STUDY TEXT
Content starts
Part of the Alberta Machine Intelligence Institute, Marlos C. Machado is a 4th year Ph.D. student in the University of Alberta’s Department of Computing Science, supervised by Amii’s Michael Bowling.

Marlos’ research interests lie broadly in artificial intelligence with a particular focus on machine learning and reinforcement learning. Marlos is also a member of the Reinforcement Learning & Artificial Intelligence research group, led by Amii’s Richard S. Sutton.

In 2013, Amii researchers proposed the Arcade Learning Environment (ALE), a framework that poses the problem of general competency in AI. The ALE allows researchers and hobbyists to evaluate artificial intelligence (AI) agents in a variety of Atari games, encouraging agents to succeed without game-specific information. While this may not seem like a difficult feat, up to now, intelligent agents have excelled at performing a single task at a time, such as checkers, chess and backgammon – all incredible achievements!

The ALE, instead, asks the AI to perform well at many different tasks: repelling aliens, catching fish and racing cars, among others. Around 2011, Amii’s Michael Bowling began advocating in the AI research community for an Atari-based testbed and challenge problem. The community has since recognized the importance of arcade environments, shown by the release of other, similar platforms such as the GVG-AI, the OpenAI Gym & Universe,  as well as the Retro Learning Environment.

Atari 2600 games
1. Atari 2600 games: Space Invaders, Bowling, Fishing Derby and Enduro

The ALE owes some of its success to a Google DeepMind algorithm called Deep Q-Networks (DQN), which recently drew world-wide attention to the learning environment and to reinforcement learning (RL) in general. DQN was the first algorithm to achieve human-level control in the ALE.

In this post, adapted from our paper, “State of the Art Control of Atari Games Using Shallow Reinforcement Learning,” published earlier this year, we examine the principles underlying DQN’s impressive performance by introducing a fixed linear representation that achieves DQN-level performance in the ALE.

The steps we took while developing this representation illuminate the importance of biases being encoded in neural networks’ architectures, which improved our understanding of deep reinforcement learning methods. Our representation also frees agents from necessarily having to learn representations every time an AI is evaluated in the ALE. Researchers can now use a good fixed representation while exploring other questions, which allows for better evaluation of the impact of their algorithms because the interaction with representation learning solutions can be put aside.

Impact of Deep Q-Networks

In reinforcement learning, agents must estimate how “good” a situation is based on current observations. Traditionally, we humans have had to define in advance how an agent processes the input stream based on the features we think are informative. These features can include anything from the position and velocity of an autonomous vehicle to the pixel values the agent sees in the ALE.

Before DQN, pixel values were frequently used to train AI in the ALE. Agents learned crude bits of knowledge like “when a yellow pixel appears on the bottom of the screen, going right is good.”  While useful, knowledge represented in this way cannot encode certain pieces of information such as in-game objects.
Content ends
RECORDED INFORMATION
Content starts
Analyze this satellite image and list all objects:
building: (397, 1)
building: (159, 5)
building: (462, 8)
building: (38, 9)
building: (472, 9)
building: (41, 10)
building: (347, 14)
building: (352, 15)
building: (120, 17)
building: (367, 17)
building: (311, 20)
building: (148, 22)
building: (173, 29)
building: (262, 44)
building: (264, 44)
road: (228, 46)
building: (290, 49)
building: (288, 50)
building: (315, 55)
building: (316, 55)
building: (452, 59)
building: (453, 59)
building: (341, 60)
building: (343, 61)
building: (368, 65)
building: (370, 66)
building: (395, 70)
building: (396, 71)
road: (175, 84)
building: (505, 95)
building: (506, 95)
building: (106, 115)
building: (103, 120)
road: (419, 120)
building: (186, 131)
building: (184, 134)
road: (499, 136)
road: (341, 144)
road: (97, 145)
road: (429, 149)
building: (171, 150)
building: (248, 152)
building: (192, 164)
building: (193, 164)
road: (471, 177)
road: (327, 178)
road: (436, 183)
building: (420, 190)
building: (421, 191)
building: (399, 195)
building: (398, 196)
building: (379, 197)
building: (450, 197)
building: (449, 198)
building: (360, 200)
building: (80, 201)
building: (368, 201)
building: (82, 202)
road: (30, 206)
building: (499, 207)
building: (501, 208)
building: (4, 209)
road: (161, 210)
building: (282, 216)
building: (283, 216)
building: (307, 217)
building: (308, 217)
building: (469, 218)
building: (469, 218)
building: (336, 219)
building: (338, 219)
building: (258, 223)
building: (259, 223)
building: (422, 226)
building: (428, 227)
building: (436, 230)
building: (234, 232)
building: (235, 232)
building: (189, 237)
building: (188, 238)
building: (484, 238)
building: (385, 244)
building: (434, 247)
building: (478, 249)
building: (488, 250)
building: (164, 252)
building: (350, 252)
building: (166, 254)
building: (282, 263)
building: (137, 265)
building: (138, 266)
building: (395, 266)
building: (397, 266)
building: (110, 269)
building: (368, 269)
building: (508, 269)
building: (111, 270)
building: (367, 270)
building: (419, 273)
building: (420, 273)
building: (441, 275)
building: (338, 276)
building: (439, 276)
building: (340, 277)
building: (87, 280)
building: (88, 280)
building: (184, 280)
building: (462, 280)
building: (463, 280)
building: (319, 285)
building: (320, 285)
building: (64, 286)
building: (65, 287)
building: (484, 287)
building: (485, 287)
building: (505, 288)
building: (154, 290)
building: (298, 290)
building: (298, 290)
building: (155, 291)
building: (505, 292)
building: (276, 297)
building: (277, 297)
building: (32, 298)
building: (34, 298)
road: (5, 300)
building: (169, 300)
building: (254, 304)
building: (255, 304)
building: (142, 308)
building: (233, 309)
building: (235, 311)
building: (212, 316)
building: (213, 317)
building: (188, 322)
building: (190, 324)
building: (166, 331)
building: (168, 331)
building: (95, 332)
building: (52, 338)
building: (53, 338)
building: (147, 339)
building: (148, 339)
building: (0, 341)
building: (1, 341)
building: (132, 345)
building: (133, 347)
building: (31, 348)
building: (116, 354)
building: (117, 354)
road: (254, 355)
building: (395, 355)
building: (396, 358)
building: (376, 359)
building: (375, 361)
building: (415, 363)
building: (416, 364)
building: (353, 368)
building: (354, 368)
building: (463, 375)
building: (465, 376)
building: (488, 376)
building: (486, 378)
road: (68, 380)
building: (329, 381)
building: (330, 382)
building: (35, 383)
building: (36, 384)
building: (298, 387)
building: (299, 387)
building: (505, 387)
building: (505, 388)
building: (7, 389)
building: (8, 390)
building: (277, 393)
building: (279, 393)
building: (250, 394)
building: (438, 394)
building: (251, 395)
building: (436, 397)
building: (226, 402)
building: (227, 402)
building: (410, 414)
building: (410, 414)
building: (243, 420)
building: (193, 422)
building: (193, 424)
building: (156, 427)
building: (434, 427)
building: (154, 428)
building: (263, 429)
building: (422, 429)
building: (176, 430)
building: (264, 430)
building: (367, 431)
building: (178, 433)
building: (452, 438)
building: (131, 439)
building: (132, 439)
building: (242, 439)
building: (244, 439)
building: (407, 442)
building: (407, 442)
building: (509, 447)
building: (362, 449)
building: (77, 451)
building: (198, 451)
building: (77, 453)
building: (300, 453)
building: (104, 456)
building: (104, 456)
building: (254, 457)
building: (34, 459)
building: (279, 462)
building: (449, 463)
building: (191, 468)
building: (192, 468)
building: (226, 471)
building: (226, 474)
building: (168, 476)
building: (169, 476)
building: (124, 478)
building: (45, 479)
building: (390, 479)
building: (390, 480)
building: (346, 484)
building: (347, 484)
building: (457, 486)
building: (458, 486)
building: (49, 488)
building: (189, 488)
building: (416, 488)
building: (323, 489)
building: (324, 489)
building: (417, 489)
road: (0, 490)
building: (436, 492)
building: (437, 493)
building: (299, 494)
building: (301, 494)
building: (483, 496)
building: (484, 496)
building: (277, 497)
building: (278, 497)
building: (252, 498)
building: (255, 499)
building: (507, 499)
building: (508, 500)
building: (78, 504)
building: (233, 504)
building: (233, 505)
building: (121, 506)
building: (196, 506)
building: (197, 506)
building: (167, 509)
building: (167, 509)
Content ends
Please answer these from the text on the Arcade Learning Environment:
(a) In what year did Amii researchers propose the Arcade Learning Environment?
(b) Which algorithm was the first to achieve human-level control in the ALE?
(c) Who supervises Marlos C. Machado?

YOUR RESPONSE
(a) 2013
(b) Deep Q-Networks (DQN)
(c) Michael Bowling